[Problem statement]: Convert the entries from the line with "name author: Mez" up to and including the line with "scientific name: Phacelia ramosissima" into a two-column CSV with the headers field and value. Give one row per line, put each field in quotation marks, and replace any line breaks with spaces.

[Data records]
━━━
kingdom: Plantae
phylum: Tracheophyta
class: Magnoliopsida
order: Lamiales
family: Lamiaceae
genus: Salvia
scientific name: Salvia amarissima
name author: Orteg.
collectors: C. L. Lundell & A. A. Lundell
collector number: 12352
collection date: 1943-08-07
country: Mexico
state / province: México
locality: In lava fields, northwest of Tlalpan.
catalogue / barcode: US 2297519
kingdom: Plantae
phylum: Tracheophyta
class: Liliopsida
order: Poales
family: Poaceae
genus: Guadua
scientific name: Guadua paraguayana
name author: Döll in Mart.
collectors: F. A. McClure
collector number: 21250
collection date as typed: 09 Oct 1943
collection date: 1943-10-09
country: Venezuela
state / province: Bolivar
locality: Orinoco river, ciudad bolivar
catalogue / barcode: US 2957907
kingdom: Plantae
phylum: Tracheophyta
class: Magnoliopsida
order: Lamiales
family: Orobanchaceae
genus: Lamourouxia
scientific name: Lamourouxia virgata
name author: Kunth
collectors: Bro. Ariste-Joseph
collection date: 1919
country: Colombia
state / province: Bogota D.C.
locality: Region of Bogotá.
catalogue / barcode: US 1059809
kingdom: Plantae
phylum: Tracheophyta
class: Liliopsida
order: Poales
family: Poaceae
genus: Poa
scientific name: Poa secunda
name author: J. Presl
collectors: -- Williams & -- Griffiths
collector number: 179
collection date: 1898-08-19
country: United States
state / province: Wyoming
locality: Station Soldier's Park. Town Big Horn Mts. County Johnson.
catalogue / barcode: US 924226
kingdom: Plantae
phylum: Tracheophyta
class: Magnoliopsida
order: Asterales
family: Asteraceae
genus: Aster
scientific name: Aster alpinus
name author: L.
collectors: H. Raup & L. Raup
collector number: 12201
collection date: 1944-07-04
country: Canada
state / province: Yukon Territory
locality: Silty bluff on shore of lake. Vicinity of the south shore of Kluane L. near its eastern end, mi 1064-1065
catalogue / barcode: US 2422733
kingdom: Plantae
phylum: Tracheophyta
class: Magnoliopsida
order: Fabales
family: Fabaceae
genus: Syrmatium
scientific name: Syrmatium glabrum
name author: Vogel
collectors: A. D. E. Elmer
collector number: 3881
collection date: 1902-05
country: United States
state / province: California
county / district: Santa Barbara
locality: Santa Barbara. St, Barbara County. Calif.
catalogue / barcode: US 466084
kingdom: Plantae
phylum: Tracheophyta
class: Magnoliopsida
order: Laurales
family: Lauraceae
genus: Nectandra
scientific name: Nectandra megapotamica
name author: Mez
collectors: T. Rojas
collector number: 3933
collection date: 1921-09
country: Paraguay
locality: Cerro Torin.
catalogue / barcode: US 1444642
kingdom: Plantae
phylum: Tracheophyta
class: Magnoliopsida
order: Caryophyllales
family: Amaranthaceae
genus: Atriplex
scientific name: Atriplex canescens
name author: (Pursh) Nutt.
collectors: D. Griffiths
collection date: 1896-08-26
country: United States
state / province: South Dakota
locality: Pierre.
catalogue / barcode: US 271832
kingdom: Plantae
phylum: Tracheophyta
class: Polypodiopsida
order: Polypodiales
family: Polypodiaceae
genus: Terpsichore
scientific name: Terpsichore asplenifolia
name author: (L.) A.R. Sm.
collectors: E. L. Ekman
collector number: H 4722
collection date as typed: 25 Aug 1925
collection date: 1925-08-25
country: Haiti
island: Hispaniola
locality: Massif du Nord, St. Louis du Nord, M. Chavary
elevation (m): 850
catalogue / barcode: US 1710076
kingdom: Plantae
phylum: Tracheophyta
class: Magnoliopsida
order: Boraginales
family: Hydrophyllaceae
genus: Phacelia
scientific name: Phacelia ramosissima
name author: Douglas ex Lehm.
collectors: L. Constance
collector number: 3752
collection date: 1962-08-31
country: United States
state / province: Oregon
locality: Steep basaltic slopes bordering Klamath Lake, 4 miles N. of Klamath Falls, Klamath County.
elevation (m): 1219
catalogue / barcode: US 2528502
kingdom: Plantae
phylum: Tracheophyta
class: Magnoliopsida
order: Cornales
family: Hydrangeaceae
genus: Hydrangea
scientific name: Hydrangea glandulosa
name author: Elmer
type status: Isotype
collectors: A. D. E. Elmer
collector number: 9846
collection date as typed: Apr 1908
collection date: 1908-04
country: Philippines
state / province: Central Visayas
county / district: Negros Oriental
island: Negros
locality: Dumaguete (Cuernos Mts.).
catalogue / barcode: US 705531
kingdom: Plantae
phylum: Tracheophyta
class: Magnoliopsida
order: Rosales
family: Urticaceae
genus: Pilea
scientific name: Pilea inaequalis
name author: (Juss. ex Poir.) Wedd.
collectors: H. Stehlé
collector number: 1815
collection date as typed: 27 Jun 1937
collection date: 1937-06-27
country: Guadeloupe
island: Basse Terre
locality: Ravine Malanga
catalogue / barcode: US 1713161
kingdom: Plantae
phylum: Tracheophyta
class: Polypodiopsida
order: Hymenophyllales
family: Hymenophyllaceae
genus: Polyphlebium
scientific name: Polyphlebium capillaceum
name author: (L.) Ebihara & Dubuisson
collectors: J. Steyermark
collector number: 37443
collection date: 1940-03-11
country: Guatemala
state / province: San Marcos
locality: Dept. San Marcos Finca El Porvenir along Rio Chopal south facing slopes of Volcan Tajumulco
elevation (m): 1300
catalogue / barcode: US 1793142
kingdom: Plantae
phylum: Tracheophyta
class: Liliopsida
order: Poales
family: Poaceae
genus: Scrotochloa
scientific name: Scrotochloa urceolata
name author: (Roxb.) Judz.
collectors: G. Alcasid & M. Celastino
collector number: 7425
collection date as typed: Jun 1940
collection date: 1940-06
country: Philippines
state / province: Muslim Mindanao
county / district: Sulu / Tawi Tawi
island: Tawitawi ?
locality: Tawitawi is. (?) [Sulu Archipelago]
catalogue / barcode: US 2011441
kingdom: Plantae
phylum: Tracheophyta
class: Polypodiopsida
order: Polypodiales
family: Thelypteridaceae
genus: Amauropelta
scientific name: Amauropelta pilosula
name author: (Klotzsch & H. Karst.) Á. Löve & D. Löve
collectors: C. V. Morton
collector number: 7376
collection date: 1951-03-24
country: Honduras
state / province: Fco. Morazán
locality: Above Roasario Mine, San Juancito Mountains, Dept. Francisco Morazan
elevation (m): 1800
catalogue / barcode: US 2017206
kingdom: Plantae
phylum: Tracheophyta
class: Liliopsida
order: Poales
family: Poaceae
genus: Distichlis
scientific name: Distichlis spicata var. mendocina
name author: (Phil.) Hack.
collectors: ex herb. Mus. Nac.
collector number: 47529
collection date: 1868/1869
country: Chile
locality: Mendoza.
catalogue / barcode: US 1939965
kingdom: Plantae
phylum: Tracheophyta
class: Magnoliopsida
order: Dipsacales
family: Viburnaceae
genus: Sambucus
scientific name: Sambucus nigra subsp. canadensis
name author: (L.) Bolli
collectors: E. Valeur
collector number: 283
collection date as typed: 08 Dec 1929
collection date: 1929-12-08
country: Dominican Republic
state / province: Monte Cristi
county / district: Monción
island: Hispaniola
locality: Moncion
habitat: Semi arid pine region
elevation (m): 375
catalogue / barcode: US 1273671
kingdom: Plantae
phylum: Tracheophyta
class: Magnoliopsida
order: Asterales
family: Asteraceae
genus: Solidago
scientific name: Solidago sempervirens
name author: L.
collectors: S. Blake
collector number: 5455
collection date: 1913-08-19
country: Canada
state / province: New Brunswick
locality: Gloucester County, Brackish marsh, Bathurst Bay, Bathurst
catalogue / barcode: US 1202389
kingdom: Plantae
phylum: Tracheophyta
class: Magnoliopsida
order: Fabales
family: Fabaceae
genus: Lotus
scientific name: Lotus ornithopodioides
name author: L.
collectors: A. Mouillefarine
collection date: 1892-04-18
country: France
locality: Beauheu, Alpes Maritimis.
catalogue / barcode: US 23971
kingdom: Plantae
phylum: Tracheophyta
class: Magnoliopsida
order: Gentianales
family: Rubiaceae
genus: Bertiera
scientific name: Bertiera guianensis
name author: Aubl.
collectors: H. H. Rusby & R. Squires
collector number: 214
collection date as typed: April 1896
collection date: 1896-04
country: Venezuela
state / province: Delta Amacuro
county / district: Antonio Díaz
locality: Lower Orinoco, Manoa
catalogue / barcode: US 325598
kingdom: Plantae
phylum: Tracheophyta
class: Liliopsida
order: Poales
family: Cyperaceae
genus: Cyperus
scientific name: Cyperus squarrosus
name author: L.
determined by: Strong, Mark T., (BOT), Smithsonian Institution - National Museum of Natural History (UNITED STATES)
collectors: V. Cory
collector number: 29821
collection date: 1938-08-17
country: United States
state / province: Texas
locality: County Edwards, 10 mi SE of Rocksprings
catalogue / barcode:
━━━
[Response to the task]:
field,value
"name author:","Mez"
"collectors:","T. Rojas"
"collector number:","3933"
"collection date:","1921-09"
"country:","Paraguay"
"locality:","Cerro Torin."
"catalogue / barcode:","US 1444642"
"kingdom:","Plantae"
"phylum:","Tracheophyta"
"class:","Magnoliopsida"
"order:","Caryophyllales"
"family:","Amaranthaceae"
"genus:","Atriplex"
"scientific name:","Atriplex canescens"
"name author:","(Pursh) Nutt."
"collectors:","D. Griffiths"
"collection date:","1896-08-26"
"country:","United States"
"state / province:","South Dakota"
"locality:","Pierre."
"catalogue / barcode:","US 271832"
"kingdom:","Plantae"
"phylum:","Tracheophyta"
"class:","Polypodiopsida"
"order:","Polypodiales"
"family:","Polypodiaceae"
"genus:","Terpsichore"
"scientific name:","Terpsichore asplenifolia"
"name author:","(L.) A.R. Sm."
"collectors:","E. L. Ekman"
"collector number:","H 4722"
"collection date as typed:","25 Aug 1925"
"collection date:","1925-08-25"
"country:","Haiti"
"island:","Hispaniola"
"locality:","Massif du Nord, St. Louis du Nord, M. Chavary"
"elevation (m):","850"
"catalogue / barcode:","US 1710076"
"kingdom:","Plantae"
"phylum:","Tracheophyta"
"class:","Magnoliopsida"
"order:","Boraginales"
"family:","Hydrophyllaceae"
"genus:","Phacelia"
"scientific name:","Phacelia ramosissima"